A last important one: STL containers (vector, list, etc) have COPY semantics - they cannot work with references. They can work with pointers, but it gets complicated, so for now you should always use copyable objects in those containers and accept that they will be copied, like it or not. The STL is designed to be efficient and safe with copy semantics.
Hope that helps! :)
PS (EDIT): You can use some new features in BOOST/TR1 (google them), and make a container/array of shared_ptr (reference counting smart pointers) which will give you a similar feel to Java's references and garbage collection. There's a flurry of differences but you'll have to read about it yourself - they are a great feature of the new standard.
You should always store objects when possible; that way, the container will manage the objects' lifetimes for you.

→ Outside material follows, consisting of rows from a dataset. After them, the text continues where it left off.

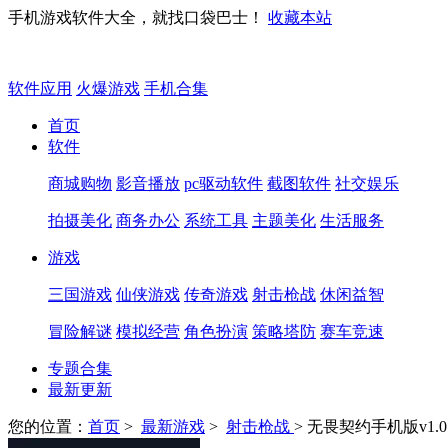
手机游戏软件大全，就找口袋巴士！
收藏本站
软件应用
火爆游戏
手机合集
首页
软件
商城购物
影音播放
pc驱动软件
截图软件
社交娱乐
拍摄美化
商务办公
系统工具
主题美化
生活服务
游戏
三国游戏
仙侠游戏
传奇游戏
射击枪战
休闲益智
冒险解谜
模拟经营
角色扮演
策略塔防
赛车竞速
专题合集
最新更新
您的位置：
首页
>
最新游戏
>
射击枪战
> 无畏契约手机版v1.0.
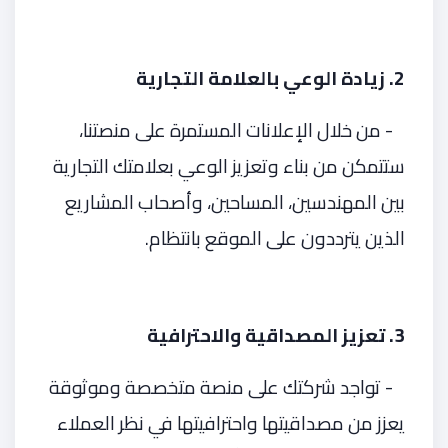
2. زيادة الوعي بالعلامة التجارية
- من خلال الإعلانات المستمرة على منصتنا،
ستتمكن من بناء وتعزيز الوعي بعلامتك التجارية
بين المهندسين، المساحين، وأصحاب المشاريع
الذين يترددون على الموقع بانتظام.
3. تعزيز المصداقية والاحترافية
- تواجد شركتك على منصة متخصصة وموثوقة
يعزز من مصداقيتها واحترافيتها في نظر العملاء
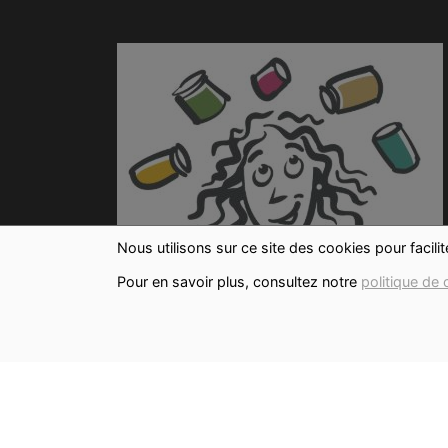
Nous utilisons sur ce site des cookies pour facili
Pour en savoir plus, consultez notre
politique de 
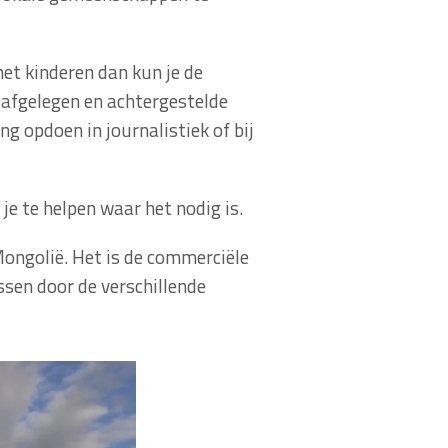
met kinderen dan kun je de
 afgelegen en achtergestelde
ng opdoen in journalistiek of bij
e te helpen waar het nodig is.
Mongolië. Het is de commerciële
assen door de verschillende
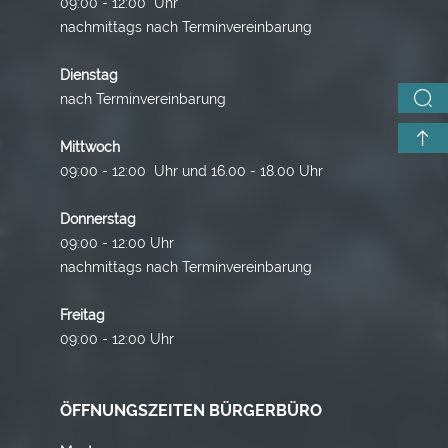
09:00 - 12:00 Uhr
nachmittags nach Terminvereinbarung
Dienstag
nach Terminvereinbarung
Mittwoch
09:00 - 12:00 Uhr und 16.00 - 18.00 Uhr
Donnerstag
09:00 - 12:00 Uhr
nachmittags nach Terminvereinbarung
Freitag
09:00 - 12:00 Uhr
ÖFFNUNGSZEITEN BÜRGERBÜRO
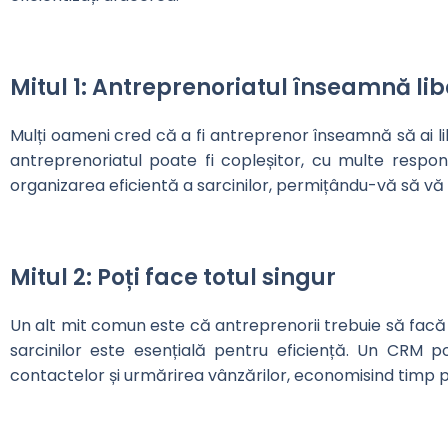
Mitul 1: Antreprenoriatul înseamnă lib
Mulți oameni cred că a fi antreprenor înseamnă să ai li
antreprenoriatul poate fi copleșitor, cu multe respon
organizarea eficientă a sarcinilor, permițându-vă să v
Mitul 2: Poți face totul singur
Un alt mit comun este că antreprenorii trebuie să facă t
sarcinilor este esențială pentru eficiență. Un CRM 
contactelor și urmărirea vânzărilor, economisind timp p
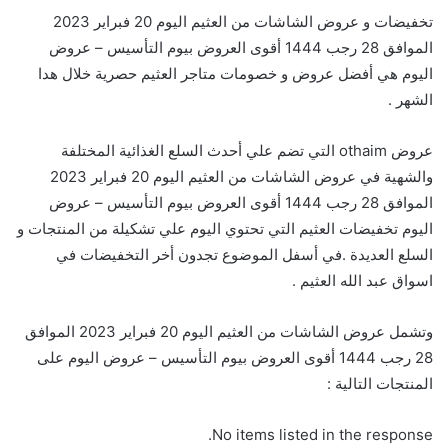
تخفيضات و عروض الشاشات من العثيم اليوم 20 فبراير 2023
الموافق 28 رجب 1444 أقوى العروض بيوم التأسيس – عروض
اليوم هي أفضل عروض و خصومات متاجر العثيم حصرية خلال هدا
الشهر .
عروض othaim التي تضم علي أحدث السلع الغذائية المختلفة
والشهية في عروض الشاشات من العثيم اليوم 20 فبراير 2023
الموافق 28 رجب 1444 أقوى العروض بيوم التأسيس – عروض
اليوم تخفيضات العثيم التي تحتوي اليوم علي تشكيلة من المنتجات و
السلع العديدة .في أسفل الموضوع تجدون أخر التخفيضات في
اسواق عبد الله العثيم .
وتشمل عروض الشاشات من العثيم اليوم 20 فبراير 2023 الموافق
28 رجب 1444 أقوى العروض بيوم التأسيس – عروض اليوم على
المنتجات التالية :
No items listed in the response.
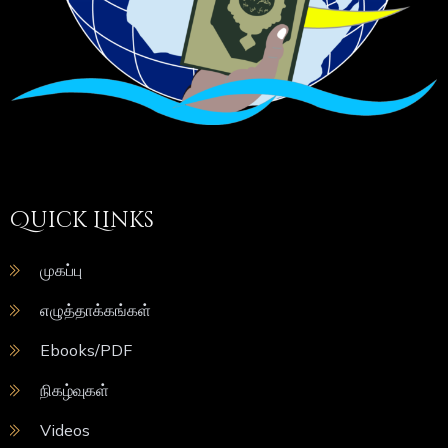
Quick Links
முகப்பு
எழுத்தாக்கங்கள்
Ebooks/PDF
நிகழ்வுகள்
Videos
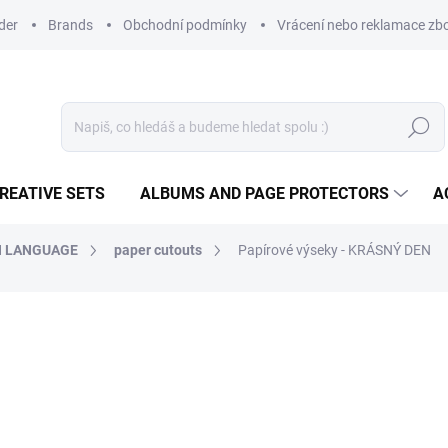
der
Brands
Obchodní podmínky
Vrácení nebo reklamace zbo
Search
REATIVE SETS
ALBUMS AND PAGE PROTECTORS
A
H LANGUAGE
paper cutouts
Papírové výseky - KRÁSNÝ DEN
3,26 €
2,69 € excl. VAT
Measure
IN STOCK
(>10 PCS)
price:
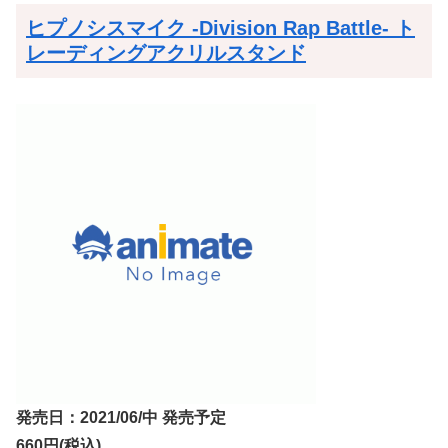
ヒプノシスマイク -Division Rap Battle- ト
レーディングアクリルスタンド
発売日：2021/06/中 発売予定
660円(税込)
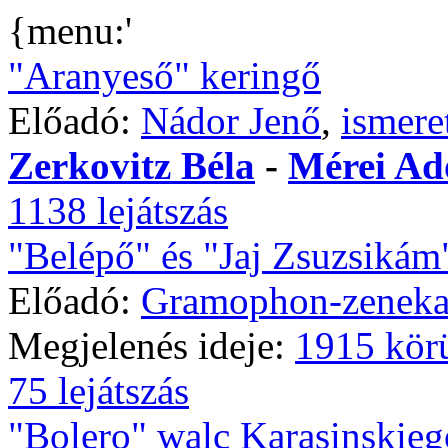
{menu:'
"Aranyeső" keringő
Előadó:
Nádor Jenő
,
ismere
Zerkovitz Béla
-
Mérei Ad
1138 lejátszás
"Belépő" és "Jaj Zsuzsikám
Előadó:
Gramophon-zeneka
Megjelenés ideje:
1915 kör
75 lejátszás
"Bolero" walc Karasinskieg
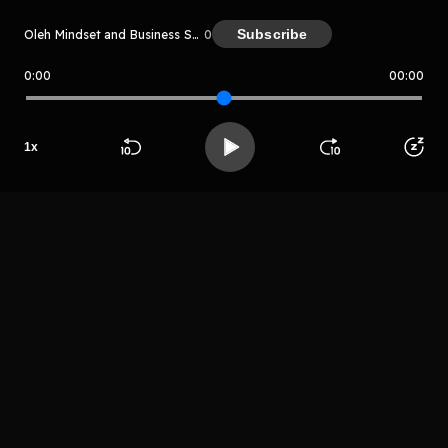
Subscribe
Oleh Mindset and Business Series - Full System jalan menuju Sukses dan kaya Raya hanya dengan merubah Mindset( Metode yang tidak pernah diajarkan di kelas mana pun )
0
0:00
00:00
Mindset and Business Series - Full
System jalan menuju Sukses dan k
aya Raya hanya dengan merubah
Mindset( Metode yang tidak pern
Host
1
x
ah diajarkan di kelas mana pun )
D.P Utama
Beranda
Cari
Buka App
Koleksimu
Profil
LIHAT EPISODE LAIN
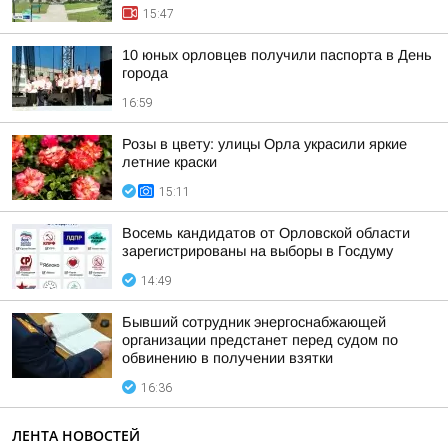
15:47
10 юных орловцев получили паспорта в День
города
16:59
Розы в цвету: улицы Орла украсили яркие
летние краски
15:11
Восемь кандидатов от Орловской области
зарегистрированы на выборы в Госдуму
14:49
Бывший сотрудник энергоснабжающей
организации предстанет перед судом по
обвинению в получении взятки
16:36
ЛЕНТА НОВОСТЕЙ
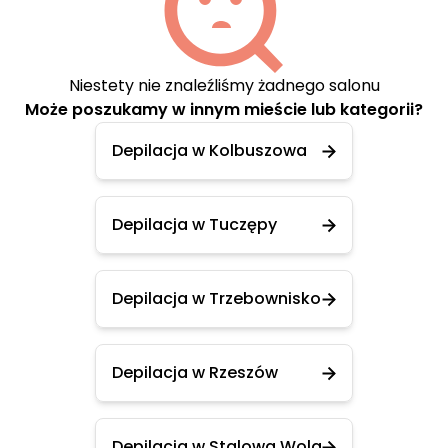
Niestety nie znaleźliśmy żadnego salonu
Może poszukamy w innym mieście lub kategorii?
Depilacja w Kolbuszowa
Depilacja w Tuczępy
Depilacja w Trzebownisko
Depilacja w Rzeszów
Depilacja w Stalowa Wola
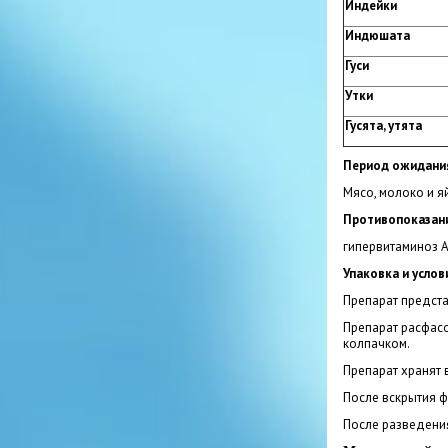
Индейки
Индюшата
Гуси
Утки
Гусята, утята
Период ожидани
Мясо, молоко и я
Противопоказани
гипервитаминоз А
Упаковка и услов
Препарат предста
Препарат расфасо
колпачком.
Препарат хранят 
После вскрытия ф
После разведения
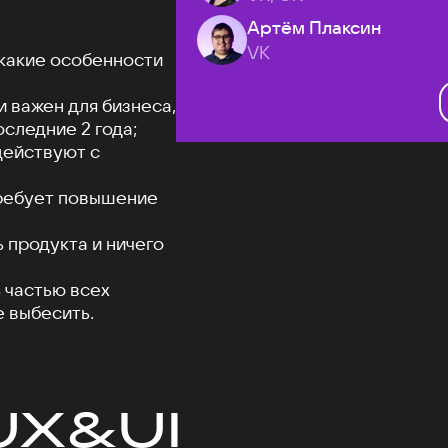
Артём Плаксин
VK
 какие особенности
 важен для бизнеса,
оследние 2 года;
действуют с
требует повышение
 продукта и ничего
 частью всех
е выбесить.
UX&UI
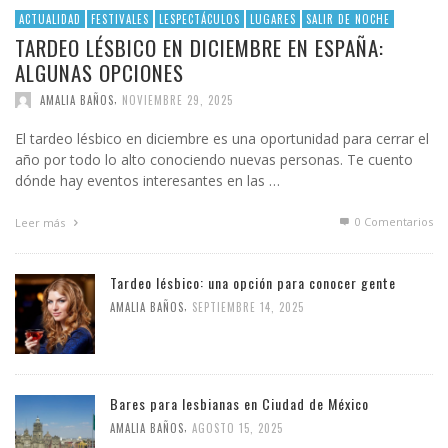
ACTUALIDAD
FESTIVALES
LESPECTÁCULOS
LUGARES
SALIR DE NOCHE
TARDEO LÉSBICO EN DICIEMBRE EN ESPAÑA:
ALGUNAS OPCIONES
,
AMALIA BAÑOS
NOVIEMBRE 29, 2025
El tardeo lésbico en diciembre es una oportunidad para cerrar el
año por todo lo alto conociendo nuevas personas. Te cuento
dónde hay eventos interesantes en las …
0 Comentarios
Leer más
Tardeo lésbico: una opción para conocer gente
,
AMALIA BAÑOS
SEPTIEMBRE 14, 2025
Bares para lesbianas en Ciudad de México
,
AMALIA BAÑOS
AGOSTO 15, 2025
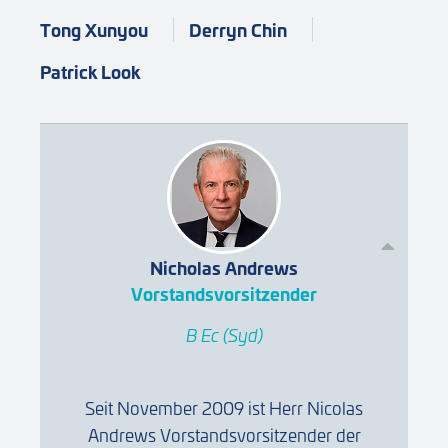
Tong Xunyou
Derryn Chin
Patrick Look
Nicholas Andrews
Vorstandsvorsitzender
B Ec (Syd)
Seit November 2009 ist Herr Nicolas
Andrews Vorstandsvorsitzender der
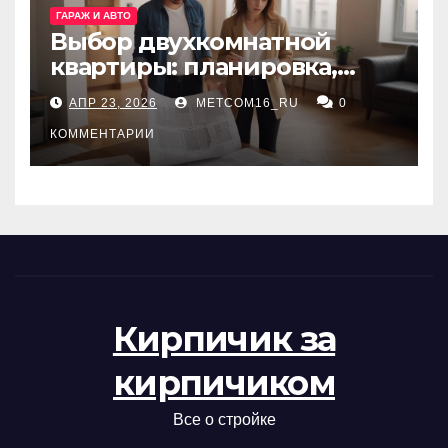
ГАРАЖ И АВТО
Выбор двухкомнатной
квартиры: планировка,
состояние жилья и
АПР 23, 2026
METCOM16_RU
0
проверка документов
КОММЕНТАРИИ
Кирпичик за
кирпичиком
Все о стройке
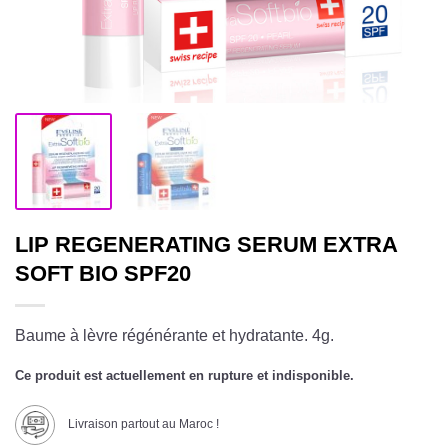
LIP REGENERATING SERUM EXTRA
SOFT BIO SPF20
Baume à lèvre régénérante et hydratante. 4g.
Ce produit est actuellement en rupture et indisponible.
Livraison partout au Maroc !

Occasionally, you will need to store pointers; most commonly, pointers to a base class where the objects themselves will be of different types. In that case, you need to be careful to manage the lifetime of the objects yourself; ensuring that they are not destroyed while in the container, but that they are destroyed once they are no longer needed.
Unlike Java, setting a pointer to null does not deallocate the object pointed to; instead, you get a memory leak if there are no more pointers to the object. If the object was created using new, then delete must be called at some point. Your best options here are to store smart pointers (shared_ptr, or perhaps unique_ptr if available), or to use Boost's pointer containers.
You can't store references in a container. You could store (naked) pointers instead, but that's prone to errors and is therefore frowned upon.
Thus, the real choice is between storing objects and smart pointers to objects. Both have their uses. My recommendation would be to go with storing objects by value unless the particular situation demands otherwise. This could happen:
if you need to NULL out the object without removing it from the
container;
if you need to store pointers to the same object in
multiple containers;
if you need to treat elements of the container
polymorphically.
One reason to not do it is to save space, since storing elements by value is likely to be more space-efficient.
To add to the answer of aix:
If you want to store polymorphic objects, you must use smart pointers because the containers make a copy, and for derived types only copy the base part (at least the standard ones, I think boost has some containers which work differently). Therefore you'll lose any polymorphic behaviour (and any derived-class state) of your objects.